Ziel ▸ Nimm den Bericht über den Bußgottesdienst zur „fehlenden Mitte“ nach seinem letzten Satz wieder auf und schreibe ihn weiter.

PG Vorspessart
Bußgottesdienst – „Die fehlende Mitte“ – dieses Leitwort hatte Pfarrer Schüller für den meditativen Bußgottesdienst gewählt. Anhand der Beschreibung des Linolschnitts „Die fehlende Mitte“ von dem Maler und Grafiker Heinz Seeber lud er die Gläubigen zu Bildbetrachtung und Gewissenserforschung ein. Das Bild zeigt Kreuzigungsszene mit den beiden Schächern, doch das Kreuz Christi fehlt in der Mitte.

Zahlreiche Mitchristen der Pfarreiengemeinschaft waren der Einladung am Sonntagabend, 6. 04. 2014 in die Sailaufer Pfarrkirche gefolgt.

Das Andachtsbild, das die Ministranten austeilten, zeigte die Kreuzigungsszene mit den beiden Schächern. Doch das Kreuz mit Jesus in der Mitte fehlt.
Seeber entwickelte das Bild für eine Ausstellung unter dem Arbeitstitel „Die Orientierungslosigkeit in unserer Zeit“ Es sind rechts und links die Kreuze der beiden Schächer zu sehen, das Kreuz Christi ist abgebrochen, nur ein kurzer Stumpf mit der Inschrift "INRI" ist verblieben. Der abgebrochene obere Teil von Christi Kreuz ist schemenhaft hinter den beiden anderen Kreuzen zu erkennen.

Materialauszüge ▸
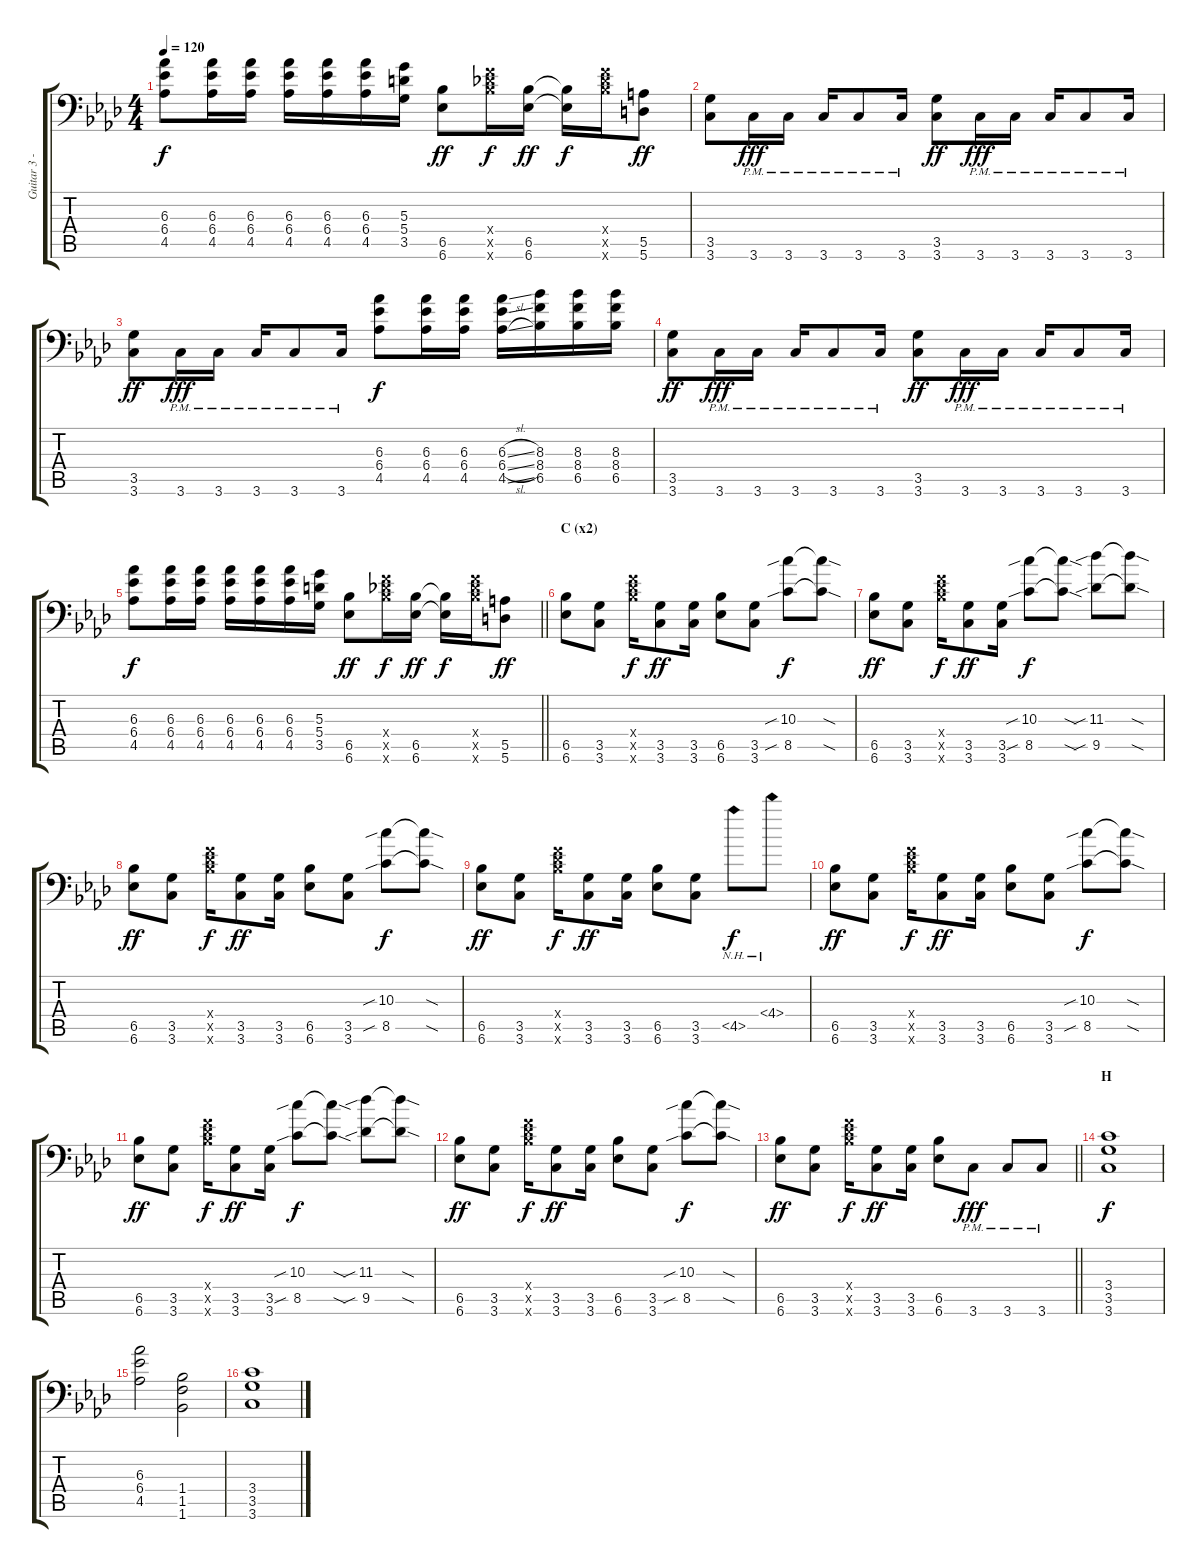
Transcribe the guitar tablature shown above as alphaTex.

\track ("Guitar 3 - Aoi" "Guitar 3 -") {instrument distortionguitar}
\staff {score tabs}
\tuning (B3 Gb3 D3 A2 E2 A1) {hide}
\ts (4 4)
\tempo 120
\clef f4
\ks ab
(6.3 6.4 4.5).8{dy f} (6.3 6.4 4.5).16 (6.3 6.4 4.5).16 (6.3 6.4 4.5).16 (6.3 6.4 4.5).16 (6.3 6.4 4.5).16 (5.3 5.4 3.5).16 (6.5 6.6).8{dy ff} (8.4{x} 9.5{x} 13.6{x}).16{dy f} (6.5 6.6).16{dy ff} (6.5{t} 6.6{t}).16{dy f} (8.4{x} 9.5{x} 13.6{x}).16 (5.5 5.6).8{dy ff} |
(3.5 3.6).8 3.6{pm}.16{dy fff} 3.6{pm}.16 3.6{pm}.16 3.6{pm}.8 3.6{pm}.16 (3.5 3.6).8{dy ff} 3.6{pm}.16{dy fff} 3.6{pm}.16 3.6{pm}.16 3.6{pm}.8 3.6{pm}.16 |
(3.5 3.6).8{dy ff} 3.6{pm}.16{dy fff} 3.6{pm}.16 3.6{pm}.16 3.6{pm}.8 3.6{pm}.16 (6.3 6.4 4.5).8{dy f} (6.3 6.4 4.5).16 (6.3 6.4 4.5).16 (6.3{sl} 6.4{sl} 4.5{sl}).16 (8.3 8.4 6.5).16 (8.3 8.4 6.5).16 (8.3 8.4 6.5).16 |
(3.5 3.6).8{dy ff} 3.6{pm}.16{dy fff} 3.6{pm}.16 3.6{pm}.16 3.6{pm}.8 3.6{pm}.16 (3.5 3.6).8{dy ff} 3.6{pm}.16{dy fff} 3.6{pm}.16 3.6{pm}.16 3.6{pm}.8 3.6{pm}.16 |
\barLineRight lightlight
(6.3 6.4 4.5).8{dy f} (6.3 6.4 4.5).16 (6.3 6.4 4.5).16 (6.3 6.4 4.5).16 (6.3 6.4 4.5).16 (6.3 6.4 4.5).16 (5.3 5.4 3.5).16 (6.5 6.6).8{dy ff} (8.4{x} 9.5{x} 13.6{x}).16{dy f} (6.5 6.6).16{dy ff} (6.5{t} 6.6{t}).16{dy f} (8.4{x} 9.5{x} 13.6{x}).16 (5.5 5.6).8{dy ff} |
\section ("" "C (x2)")
(6.5 6.6).8 (3.5 3.6).8 (8.4{x} 9.5{x} 13.6{x}).16{dy f} (3.5 3.6).8{dy ff} (3.5 3.6).16 (6.5 6.6).8 (3.5 3.6).8 (10.3{sib} 8.5{sib}).8{dy f} (10.3{sod t} 8.5{sod t}).8 |
(6.5 6.6).8{dy ff} (3.5 3.6).8 (8.4{x} 9.5{x} 13.6{x}).16{dy f} (3.5 3.6).8{dy ff} (3.5 3.6).16 (10.3{sib} 8.5{sib}).8{dy f} (10.3{sod t} 8.5{sod t}).8 (11.3{sib} 9.5{sib}).8 (11.3{sod t} 9.5{sod t}).8 |
(6.5 6.6).8{dy ff} (3.5 3.6).8 (8.4{x} 9.5{x} 13.6{x}).16{dy f} (3.5 3.6).8{dy ff} (3.5 3.6).16 (6.5 6.6).8 (3.5 3.6).8 (10.3{sib} 8.5{sib}).8{dy f} (10.3{sod t} 8.5{sod t}).8 |
(6.5 6.6).8{dy ff} (3.5 3.6).8 (8.4{x} 9.5{x} 13.6{x}).16{dy f} (3.5 3.6).8{dy ff} (3.5 3.6).16 (6.5 6.6).8 (3.5 3.6).8 4.5{nh}.8{dy f} 4.4{nh}.8 |
(6.5 6.6).8{dy ff} (3.5 3.6).8 (8.4{x} 9.5{x} 13.6{x}).16{dy f} (3.5 3.6).8{dy ff} (3.5 3.6).16 (6.5 6.6).8 (3.5 3.6).8 (10.3{sib} 8.5{sib}).8{dy f} (10.3{sod t} 8.5{sod t}).8 |
(6.5 6.6).8{dy ff} (3.5 3.6).8 (8.4{x} 9.5{x} 13.6{x}).16{dy f} (3.5 3.6).8{dy ff} (3.5 3.6).16 (10.3{sib} 8.5{sib}).8{dy f} (10.3{sod t} 8.5{sod t}).8 (11.3{sib} 9.5{sib}).8 (11.3{sod t} 9.5{sod t}).8 |
(6.5 6.6).8{dy ff} (3.5 3.6).8 (8.4{x} 9.5{x} 13.6{x}).16{dy f} (3.5 3.6).8{dy ff} (3.5 3.6).16 (6.5 6.6).8 (3.5 3.6).8 (10.3{sib} 8.5{sib}).8{dy f} (10.3{sod t} 8.5{sod t}).8 |
\barLineRight lightlight
(6.5 6.6).8{dy ff} (3.5 3.6).8 (8.4{x} 9.5{x} 13.6{x}).16{dy f} (3.5 3.6).8{dy ff} (3.5 3.6).16 (6.5 6.6).8 3.6{pm}.8{dy fff} 3.6{pm}.8 3.6{pm}.8 |
\section ("" "H")
(3.4 3.5 3.6).1{dy f} |
(6.3 6.4 4.5).2 (1.4 1.5 1.6).2 |
(3.4 3.5 3.6).1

Antwort zur Aufgabe ▸
Der reumütige Schächer rechts von Christi Kreuz  bittet nicht mehr, hat resigniert; sein Gesicht verweist auf eine Mischung von Nachdenklichkeit und Verzweiflung; die ganze Haltung des erschlafften Körpers zeigt nach unten und zugleich (rechter Zeigefinger) auf das umgeschlagene Heilandskreuz.

Der andere links vom Kreuz Christi hat ebenfalls keinen Adressaten mehr für seinen Fluch; der Schrei geht nach oben ins Leere. Vom Schmerz deformiert, verkrümmt sich seine Gestalt. Voll Wut und Auflehnung ballt er die Fäuste. Mit aller Kraft (sein linker Fuß!) will er ausbrechen, aber er ist ans Kreuz gebunden und dort allein.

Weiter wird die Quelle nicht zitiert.